## [Entries shown]
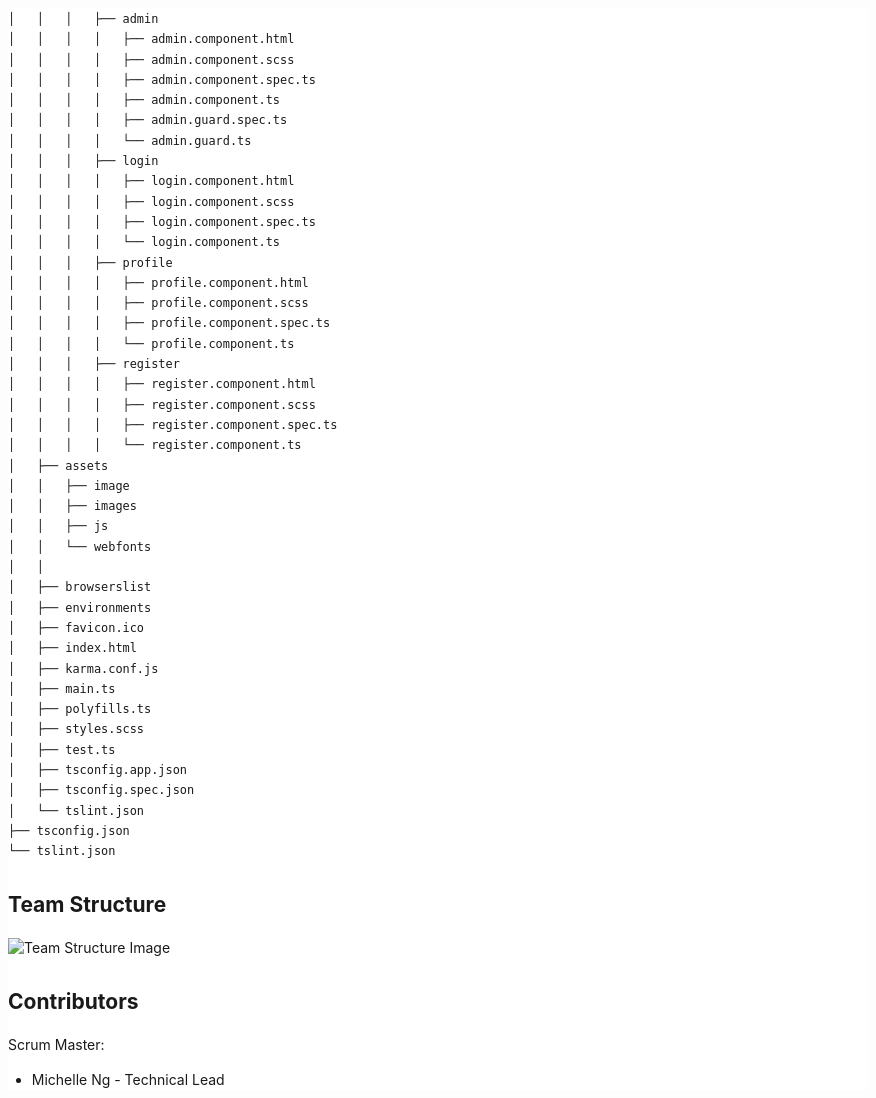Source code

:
 ```
│   │   │   ├── admin
│   │   │   │   ├── admin.component.html
│   │   │   │   ├── admin.component.scss
│   │   │   │   ├── admin.component.spec.ts
│   │   │   │   ├── admin.component.ts
│   │   │   │   ├── admin.guard.spec.ts
│   │   │   │   └── admin.guard.ts
│   │   │   ├── login
│   │   │   │   ├── login.component.html
│   │   │   │   ├── login.component.scss
│   │   │   │   ├── login.component.spec.ts
│   │   │   │   └── login.component.ts
│   │   │   ├── profile
│   │   │   │   ├── profile.component.html
│   │   │   │   ├── profile.component.scss
│   │   │   │   ├── profile.component.spec.ts
│   │   │   │   └── profile.component.ts
│   │   │   ├── register
│   │   │   │   ├── register.component.html
│   │   │   │   ├── register.component.scss
│   │   │   │   ├── register.component.spec.ts
│   │   │   │   └── register.component.ts
│   ├── assets
│   │   ├── image
│   │   ├── images
│   │   ├── js
│   │   └── webfonts
│   │  
│   ├── browserslist
│   ├── environments
│   ├── favicon.ico
│   ├── index.html
│   ├── karma.conf.js
│   ├── main.ts
│   ├── polyfills.ts
│   ├── styles.scss
│   ├── test.ts
│   ├── tsconfig.app.json
│   ├── tsconfig.spec.json
│   └── tslint.json
├── tsconfig.json
└── tslint.json
```

Team Structure
----
![Team Structure Image](https://i.postimg.cc/fL0gMJGz/Screen-Shot-2022-01-14-at-12-03-42-PM.png)

Contributors
-----
Scrum Master: 
* Michelle Ng - Technical Lead

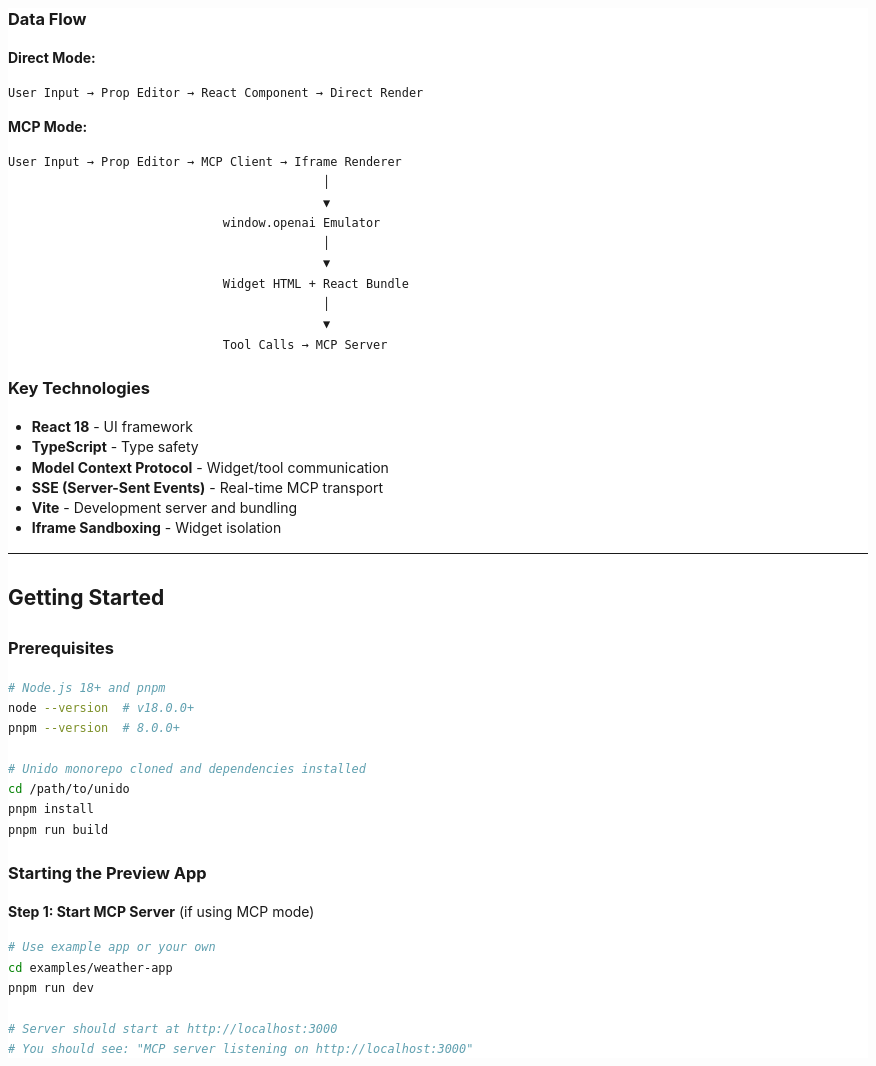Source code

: ### Data Flow

**Direct Mode:**
```
User Input → Prop Editor → React Component → Direct Render
```

**MCP Mode:**
```
User Input → Prop Editor → MCP Client → Iframe Renderer
                                            │
                                            ▼
                              window.openai Emulator
                                            │
                                            ▼
                              Widget HTML + React Bundle
                                            │
                                            ▼
                              Tool Calls → MCP Server
```

### Key Technologies

- **React 18** - UI framework
- **TypeScript** - Type safety
- **Model Context Protocol** - Widget/tool communication
- **SSE (Server-Sent Events)** - Real-time MCP transport
- **Vite** - Development server and bundling
- **Iframe Sandboxing** - Widget isolation

---

## Getting Started

### Prerequisites

```bash
# Node.js 18+ and pnpm
node --version  # v18.0.0+
pnpm --version  # 8.0.0+

# Unido monorepo cloned and dependencies installed
cd /path/to/unido
pnpm install
pnpm run build
```

### Starting the Preview App

**Step 1: Start MCP Server** (if using MCP mode)

```bash
# Use example app or your own
cd examples/weather-app
pnpm run dev

# Server should start at http://localhost:3000
# You should see: "MCP server listening on http://localhost:3000"
```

## [What the task asks]
Look through the records above for the word "Prop". Report how many lines contain it, as a bare number.

## [Answer for this exercise]
2